04 | Millennium Bridge

153 43 40
                                    

"Jadi dia gadis yang membuatku ingin hidup kembali menjadi burung?"

Itu dia. Mimpi burukku. Cepat atau lambat, Daniel pasti akan mengungkit kehadiran Zevania. Dia selalu bertanya-tanya mengapa dari sekian banyak foto yang telah kuambil, aku hanya memajang foto sepasang burung yang terbang bebas di ruang kerjaku. Foto itu diambil sepuluh tahun lalu menggunakan kamera milik Annika. Sebenarnya aku hanya sok memberikan filosofi makna di balik fotonya. Namun, nyatanya, foto itu memiliki arti lain. Hari ketika aku dan Zevania mengobrol secara empat mata dan saling bertukar cerita berkedok wawancara untuk majalah sekolah.

Aku tidak pernah memberitahu Daniel tentang Zevania, yang dia tahu adalah sepasang burung yang terjebak dalam foto itu melabangkan aku dengan seorang gadis misterius. "Apa saja yang kau bicarakan dengan Zevo?" Daniel adalah adik bungsunya Dad dan hanya berjarak tujuh tahun lebih tua dariku. Kami selalu bicara santai layaknya seorang teman. Daniel memiliki peran yang penting dalam perkembangan seorang Andrew Stanley dalam tujuh tahun terakhir.

"Tidak ada. Hanya seputar galeri," jawab Daniel sambil memilah dokumen dari lemari di ruang kerjanya. Aku kembali ke galeri setelah mengantarkan Zevania ke hotel tempatnya menginap, di daerah Lambeth. "Dan, ya beberapa gosip tentang gadismu itu."

Pipiku terasa memanas mendengar Daniel menyebut Zevania sebagai gadisku. "Apa yang Zevo katakan?" Aku berbaring di atas sofa ruang kerjanya. Kakiku terasa pegal setelah seharian berjalan kaki bersama Zevania. Biasanya aku lebih sering menggunakan tube untuk berpindah dari satu tempat ke tempat lain karena hemat waktu. Namun, bersama Zevania, rasanya sayang kalau menghabiskan sebagai waktu dalam kereta bawah tanah. Apa dia merasa lelah juga? Kelihatannya tidak sama sekali.

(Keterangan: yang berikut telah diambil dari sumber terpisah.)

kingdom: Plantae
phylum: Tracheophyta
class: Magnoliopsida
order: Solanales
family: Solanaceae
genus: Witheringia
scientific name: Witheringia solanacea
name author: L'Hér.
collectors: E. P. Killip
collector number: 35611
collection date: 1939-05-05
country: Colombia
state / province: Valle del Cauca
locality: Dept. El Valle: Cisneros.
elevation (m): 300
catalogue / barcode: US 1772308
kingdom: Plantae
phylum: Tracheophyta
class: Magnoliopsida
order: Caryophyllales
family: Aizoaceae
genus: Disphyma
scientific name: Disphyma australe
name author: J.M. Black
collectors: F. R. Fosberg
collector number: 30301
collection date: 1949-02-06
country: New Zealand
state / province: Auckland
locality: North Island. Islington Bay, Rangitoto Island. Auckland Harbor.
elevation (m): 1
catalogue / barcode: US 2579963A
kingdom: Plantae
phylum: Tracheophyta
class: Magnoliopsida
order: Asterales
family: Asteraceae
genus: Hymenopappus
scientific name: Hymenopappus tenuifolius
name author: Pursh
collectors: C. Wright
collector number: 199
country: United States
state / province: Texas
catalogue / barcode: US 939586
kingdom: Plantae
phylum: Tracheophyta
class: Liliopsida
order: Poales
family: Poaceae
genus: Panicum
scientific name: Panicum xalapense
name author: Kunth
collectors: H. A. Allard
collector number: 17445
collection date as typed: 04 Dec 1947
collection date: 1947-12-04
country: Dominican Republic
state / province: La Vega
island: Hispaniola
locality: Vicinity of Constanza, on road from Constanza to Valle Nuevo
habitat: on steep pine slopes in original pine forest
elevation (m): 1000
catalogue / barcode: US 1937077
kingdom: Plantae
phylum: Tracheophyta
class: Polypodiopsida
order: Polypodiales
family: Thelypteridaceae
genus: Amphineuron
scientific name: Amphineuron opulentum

Daniel meletakkan kembali beberapa dokumen ke dalam lemari hingga hanya tersisa laptop di atas mejanya. "Kalau kau penasaran kau harus cari tahu langsung dari gadismu."

Memang tidak ada gunanya membujuk Daniel yang keras kepala. Apa juga yang harus kucari tahu kalau kata kuncinya saja aku tidak tahu? Rahasia apa yang mereka simpan dariku?

Kabar buruknya adalah Zevania telah menikah. Tidak mungkin kan? Suaminya pasti ikut pergi dengannya. Plus, tidak ada cincin di jemarinya—jujur itu hal pertama yang kuperhatikan darinya ketika kami bertemu di galeri tadi pagi.

"Saranku kau ambil cuti mulai besok saja." Atasan mana yang menyuruh karyawannya cuti lebih awal demi menemani teman lamanya jalan-jalan? Hanya Daniel. "Temani dia selama di sini. Kau juga akan cuti akhir pekan ini, benar?"

"Bagaimana dengan proyek huniannya?" Tadi pagi aku terkejut karena Daniel tiba-tiba memintaku ke Kensington padahal tadinya aku hanya ingin bersantai di galeri. "Atau proyek dengan aplikasi travel? Bukannya kau memintaku untuk ke kantornya besok?"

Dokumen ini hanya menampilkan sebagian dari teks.